Each patient will be evaluated and treatment will be individualized for the patient’s circumstances. Before choosing any treatment, it is important to discuss the potential benefits, risks and side effects with your health care provider. You will receive specific guidelines to help you prepare for your procedure, as well as specific instructions to help your recovery.

If the aneurysm is small and not causing any symptoms, your physician may recommend “watchful waiting.” By closely monitoring your condition with ultrasound, CT or MRI scans every six to 12 months, the aneurysm will be watched for signs of changes.

If you have high blood pressure, your physician may prescribe blood pressure medication to lower your overall blood pressure and the pressure on the weakened area of the aneurysm. Additionally your physician may prescribe a statin (or cholesterol-lowering medication) to maintain the health of your blood vessels.

Thrombolysis may be used to eliminate clots that are blocking blood flow. Thrombolytic therapy uses drugs designed to dissolve clots and restore normal blood flow. Your physician will inject a clot-dissolving medication into a blood vessel. A catheter (a long, thin tube) may also be used to deliver the medication or to break up the clot.
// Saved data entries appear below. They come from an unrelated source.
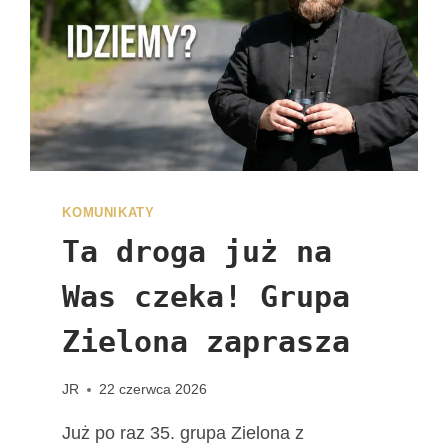
I
Z
Y
T
Y
F
I
G
U
R
KOMUNIKATY
Y
Ta droga już na
M
A
Was czeka! Grupa
T
K
Zielona zaprasza
I
B
JR
22 czerwca 2026
O
Ż
Już po raz 35. grupa Zielona z
E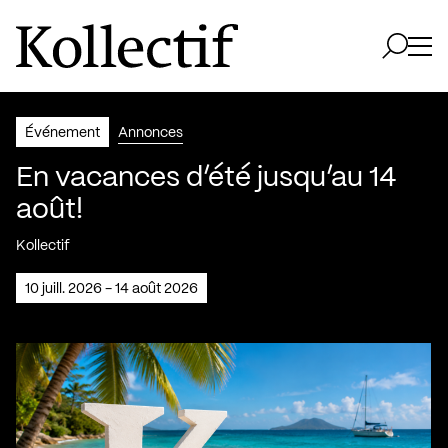
Aller à la page d'accueil
Logo Kollectif
Ouvri
Ouvrir 
Événement
Annonces
En vacances d’été jusqu’au 14
août!
Kollectif
10 juill. 2026 - 14 août 2026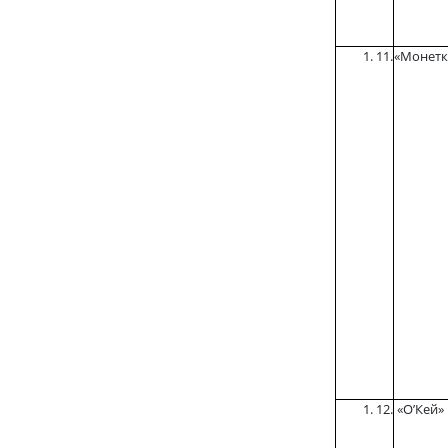
11.
«Монетк
12.
«О’Кей»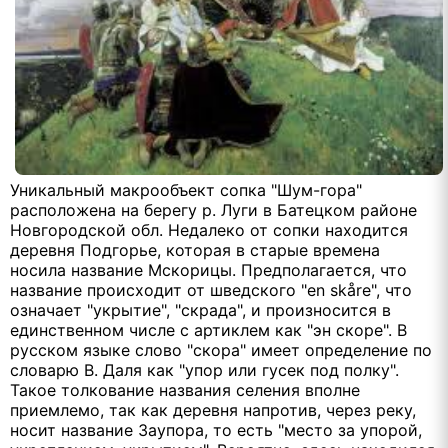
Уникальный макрообъект сопка "Шум-гора"
расположена на берегу р. Луги в Батецком районе
Новгородской обл. Недалеко от сопки находится
деревня Подгорье, которая в старые времена
носила название Мскорицы. Предполагается, что
название происходит от шведского "en skåre", что
означает "укрытие", "скрада", и произносится в
единственном числе с артиклем как "эн скоре". В
русском языке слово "скора" имеет определение по
словарю В. Даля как "упор или гусек под полку".
Такое толкование названия селения вполне
приемлемо, так как деревня напротив, через реку,
носит название Заупора, то есть "место за упорой,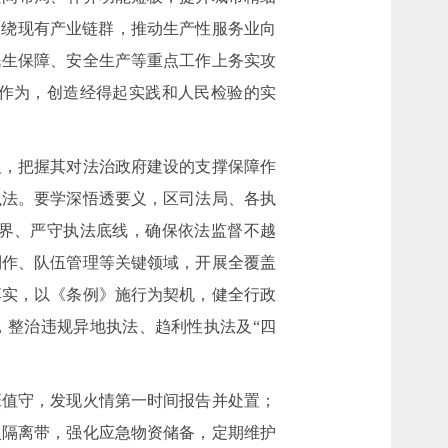
围绕现有产业链群，推动生产性服务业向
民生保障、安全生产等重点工作上务实攻
作为，创造经得起实践和人民检验的实
义，把握其对法治政府建设的支撑保障作
执法。要学深悟透要义，区司法局、各执
界、严守执法底线，确保依法监督不越
制作、队伍管理等关键领域，开展全覆盖
落实，以《条例》施行为契机，健全行政
，整治违规异地执法、趋利性执法及“四
班值守，发现火情第一时间报告并处置；
火隔离带，强化应急物资储备，定期维护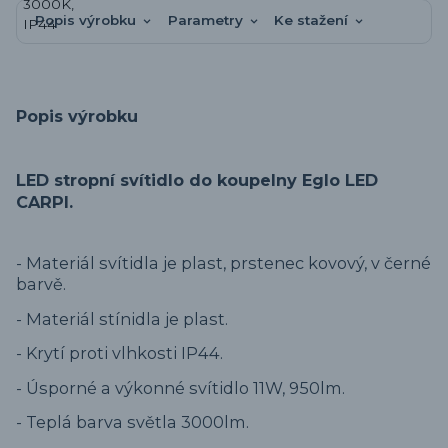
Popis výrobku
Parametry
Ke stažení
Popis výrobku
LED stropní svítidlo do koupelny Eglo LED
CARPI.
- Materiál svítidla je plast, prstenec kovový, v černé
barvě.
- Materiál stínidla je plast.
- Krytí proti vlhkosti IP44.
- Úsporné a výkonné svítidlo 11W, 950lm.
- Teplá barva světla 3000lm.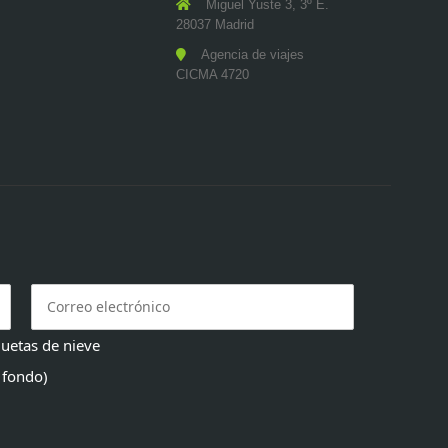
Miguel Yuste 3, 3º E.
28037 Madrid
Agencia de viajes
CICMA 4720
uetas de nieve
 fondo)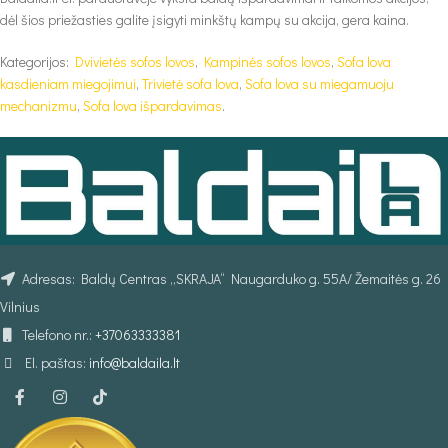
dėl šios priežasties galite įsigyti minkštų kampų su akcija, gera kaina.
Kategorijos:
Dvivietės sofos lovos
,
Kampinės sofos lovos
,
Sofa lova
kasdieniam miegojimui
,
Trivietė sofa lova
,
Sofa lova su miegamuoju
mechanizmu
,
Sofa lova išpardavimas
.
Adresas: Baldų Centras „SKRAJA“ Naugarduko g. 55A/ Žemaitės g. 26
Vilnius
Telefono nr.:
+37063333381
El. paštas:
info@baldaila.lt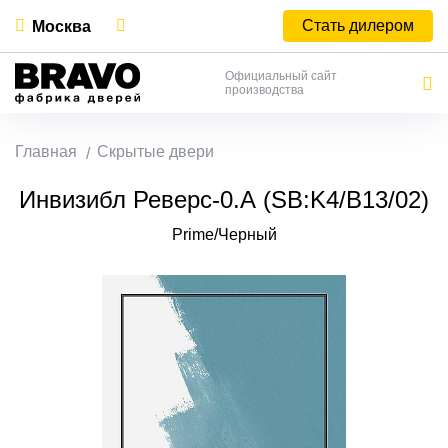
Стать дилером
Москва
Официальный сайт
производства
Главная
Скрытые двери
Инвизибл Реверс-0.А (SB:K4/В13/02)
Prime/Черный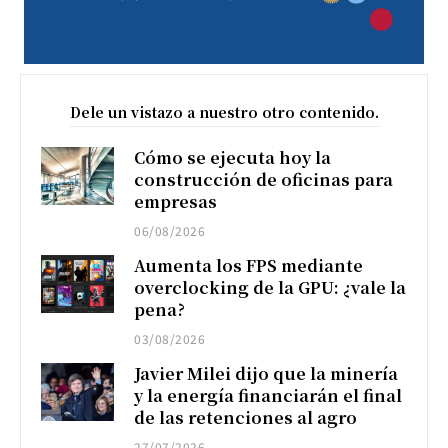
Dele un vistazo a nuestro otro contenido.
Cómo se ejecuta hoy la
construcción de oficinas para
empresas
06/08/2026
Aumenta los FPS mediante
overclocking de la GPU: ¿vale la
pena?
03/08/2026
Javier Milei dijo que la minería
y la energía financiarán el final
de las retenciones al agro
27/07/2026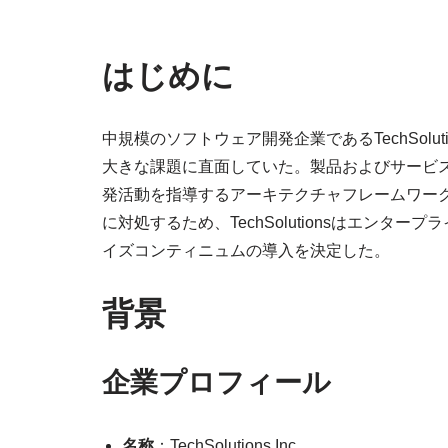
はじめに
中規模のソフトウェア開発企業であるTechSolu
大きな課題に直面していた。製品およびサービ
発活動を指導するアーキテクチャフレームワー
に対処するため、TechSolutionsはエンタ
イズコンティニュムの導入を決定した。
背景
企業プロフィール
名称
：TechSolutions Inc.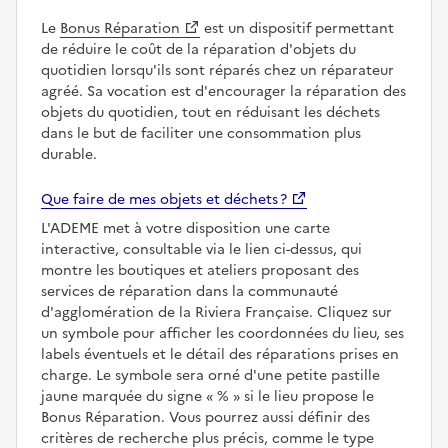
Le
Bonus Réparation
est un dispositif permettant
de réduire le coût de la réparation d'objets du
quotidien lorsqu'ils sont réparés chez un réparateur
agréé. Sa vocation est d'encourager la réparation des
objets du quotidien, tout en réduisant les déchets
dans le but de faciliter une consommation plus
durable.
Que faire de mes objets et déchets ?
L'ADEME met à votre disposition une carte
interactive, consultable via le lien ci-dessus, qui
montre les boutiques et ateliers proposant des
services de réparation dans la communauté
d'agglomération de la Riviera Française. Cliquez sur
un symbole pour afficher les coordonnées du lieu, ses
labels éventuels et le détail des réparations prises en
charge. Le symbole sera orné d'une petite pastille
jaune marquée du signe
%
si le lieu propose le
Bonus Réparation. Vous pourrez aussi définir des
critères de recherche plus précis, comme le type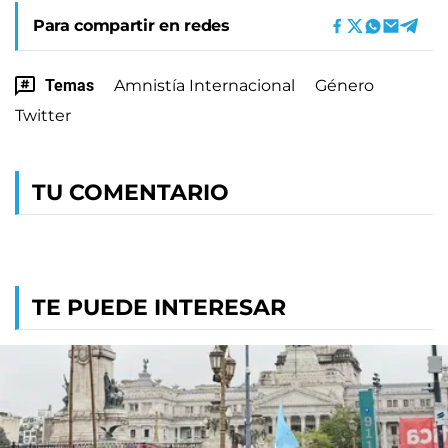
Para compartir en redes
Temas
Amnistía Internacional
Género
Twitter
TU COMENTARIO
TE PUEDE INTERESAR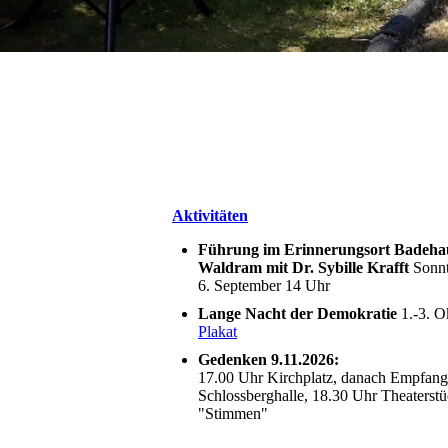
Aktivitäten
Führung im Erinnerungsort Badehau
Waldram mit Dr. Sybille Krafft
Sonnt
6. September 14 Uhr
Lange Nacht der Demokratie
1.-3. O
Plakat
Gedenken 9.11.2026:
17.00 Uhr Kirchplatz, danach Empfang 
Schlossberghalle, 18.30 Uhr Theaterst
"Stimmen"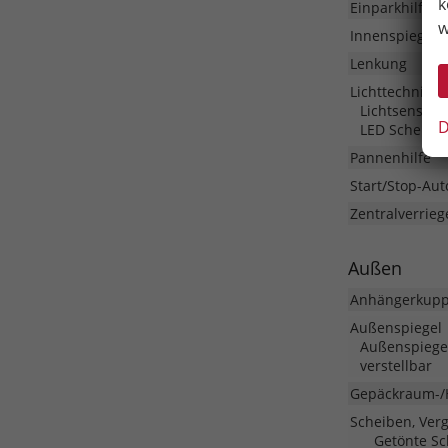
k
Einparkhilfe
w
Innenspiegel 
Lenkung
Lichttechnik
Lichtsensor, 
D
LED Scheinw
Pannenhilfe
Start/Stop-Aut
Zentralverrieg
Außen
Anhängerkupp
Außenspiegel
Außenspiegel
verstellbar
Gepäckraum-/
Scheiben, Ver
Getönte Sc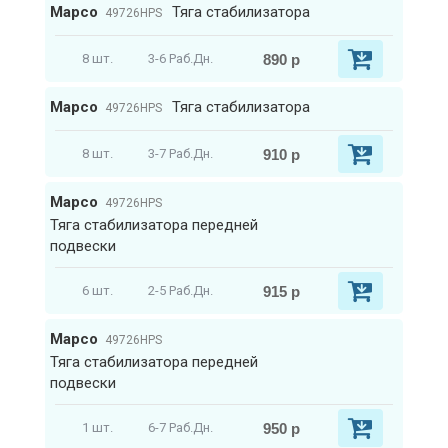
Mapco
Тяга стабилизатора
49726HPS
890 р
8 шт.
3-6 Раб.Дн.
Mapco
Тяга стабилизатора
49726HPS
910 р
8 шт.
3-7 Раб.Дн.
Mapco
49726HPS
Тяга стабилизатора передней
подвески
915 р
6 шт.
2-5 Раб.Дн.
Mapco
49726HPS
Тяга стабилизатора передней
подвески
950 р
1 шт.
6-7 Раб.Дн.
Treatment option #1: surgical repair

The mainstay of treatment of extracranial carotid artery aneurysms is surgical repair. The surgical repair entails the resection of that portion of the carotid artery that is involved with the aneurysm. A bypass is then performed from the normal artery below the aneurysm to the normal artery above the aneurysm. The bypass may be performed with a variety of different conduits including a piece of vein taken from the leg, a piece of artery taken from another spot in your body, or a prosthetic graft made out of Gortex or polyester. The type of bypass material used will be determined by your surgeon. Learn more about surgical repair of carotid artery aneurysm.

Treatment option #2: endovascular stent grafting

Your surgeon may consider a newer procedure called an endovascular, or stent-graft, repair. Endovascular means that surgery is performed inside your artery using thin, long tubes called catheters. You may be eligible for endovascular stent grafting depending on the size of the aneurysm and its location relative to other branches of the carotid artery.

Your surgeon will enter through a puncture in one of the arteries in your groin, using catheters to guide and deliver a stent-graft through the blood vessels to the site of the aneurysm. X-ray guidance is used to position a graft made of artificial material to the area of the aneurysm. The graft is then expanded inside the artery and held in place with metallic hooks rather than sutures.

What are typical outcomes for aneurysm repair?

There are no large series documenting outcomes from carotid artery aneurysm repair. We have a larger experience with open aneurysm repair, and the outcomes are similar to that of carotid endarterectomy. The most concerning risk is peri-operative stroke, which occurs in less than 4 percent of operations. Other risks include injury to adjacent structures, such as nerves. Stent-graft repair is performed less frequently, but has an emerging success rate similar to that of carotid artery stenting and carotid endarterectomy.